I made some mulberry jam a few days ago, and mum thought of the dessert she had in Shanghai before.
It was made with Dioscorea opposita (nagaimo, Chinese yam, Korean yam) and some fruit jam, she liked it very much as it was very nice and crunchy.
Coincidently the same day when we shop for our grocery at the local supermarket, we saw that the workers were busy displaying the fresh nagaimo/Chinese yam! We immediately bought two to try out this recipe!
Nagaimo/Chinese Yam 1 stick （around 800 gm）
Mulberry jam as you like （around 1/4 cup）
50 gm of rock sugar
a pinch of corn/tapioca starch
This Mulberry Jam was made few days ago
Peel Nagaimo and cubed it into about 1 inch thick, this way it will give the best crunchiness, I feel.
Note：it is better to wear a disposable glove when you work on nagaimo, the sticky mucilage substance from this yam could make your skin real itchy.
Steamed the cubes in a steamer for about 10 minutes, DO NOT over cook the nagaimo, it will become mushy otherwise. Keep the cooked nagaimo in the fridge to chill.
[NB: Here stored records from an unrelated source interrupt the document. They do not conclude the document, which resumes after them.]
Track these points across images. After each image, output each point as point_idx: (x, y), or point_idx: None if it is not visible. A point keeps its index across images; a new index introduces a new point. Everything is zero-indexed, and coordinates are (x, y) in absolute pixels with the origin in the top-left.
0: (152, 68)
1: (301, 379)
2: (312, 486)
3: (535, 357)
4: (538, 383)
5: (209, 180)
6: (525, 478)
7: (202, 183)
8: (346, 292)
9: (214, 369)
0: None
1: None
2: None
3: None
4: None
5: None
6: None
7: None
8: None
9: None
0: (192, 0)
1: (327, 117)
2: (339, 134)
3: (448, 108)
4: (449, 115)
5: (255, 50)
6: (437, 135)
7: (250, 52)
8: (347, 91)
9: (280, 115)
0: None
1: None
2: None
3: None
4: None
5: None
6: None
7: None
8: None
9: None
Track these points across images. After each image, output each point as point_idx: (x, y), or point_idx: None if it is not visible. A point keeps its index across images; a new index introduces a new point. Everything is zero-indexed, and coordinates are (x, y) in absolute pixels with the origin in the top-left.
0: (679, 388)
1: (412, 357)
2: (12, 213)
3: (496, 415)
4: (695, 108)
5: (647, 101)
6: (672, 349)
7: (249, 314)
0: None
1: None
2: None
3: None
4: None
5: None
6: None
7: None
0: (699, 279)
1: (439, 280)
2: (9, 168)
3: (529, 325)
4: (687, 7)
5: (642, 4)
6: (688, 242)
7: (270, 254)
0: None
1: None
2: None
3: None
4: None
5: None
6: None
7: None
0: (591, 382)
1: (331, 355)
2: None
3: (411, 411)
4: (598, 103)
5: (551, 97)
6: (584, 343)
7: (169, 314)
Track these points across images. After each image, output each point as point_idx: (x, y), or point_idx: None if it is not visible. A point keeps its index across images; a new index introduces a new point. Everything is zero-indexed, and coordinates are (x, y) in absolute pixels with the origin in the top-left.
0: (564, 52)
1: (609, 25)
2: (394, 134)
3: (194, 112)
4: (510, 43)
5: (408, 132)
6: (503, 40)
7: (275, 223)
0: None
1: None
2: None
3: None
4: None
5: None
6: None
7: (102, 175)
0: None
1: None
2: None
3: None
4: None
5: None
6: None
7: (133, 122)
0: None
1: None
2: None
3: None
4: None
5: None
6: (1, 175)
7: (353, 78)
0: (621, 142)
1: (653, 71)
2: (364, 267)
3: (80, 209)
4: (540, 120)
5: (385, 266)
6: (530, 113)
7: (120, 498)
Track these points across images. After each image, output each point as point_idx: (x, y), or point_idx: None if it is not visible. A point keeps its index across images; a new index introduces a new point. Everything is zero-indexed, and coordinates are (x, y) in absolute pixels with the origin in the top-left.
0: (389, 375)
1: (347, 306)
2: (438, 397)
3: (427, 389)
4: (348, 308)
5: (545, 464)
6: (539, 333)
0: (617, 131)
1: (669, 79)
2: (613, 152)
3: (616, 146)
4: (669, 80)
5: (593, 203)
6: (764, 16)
In a small sauce pan, pour in about 1/3 cup of water, bring to boil and add the rock sugar to cook until all dissolve. Use some water to mix the corn/tapioca starch, and add them into the syrup, this will thickened the syrup just a little, thickened syrup stays better on the surface of nagaimo.
Let cold to room temperature.
Place the nagaimo cubes on a plate, topped with syrup and add some mulberry jam, your dessert is ready!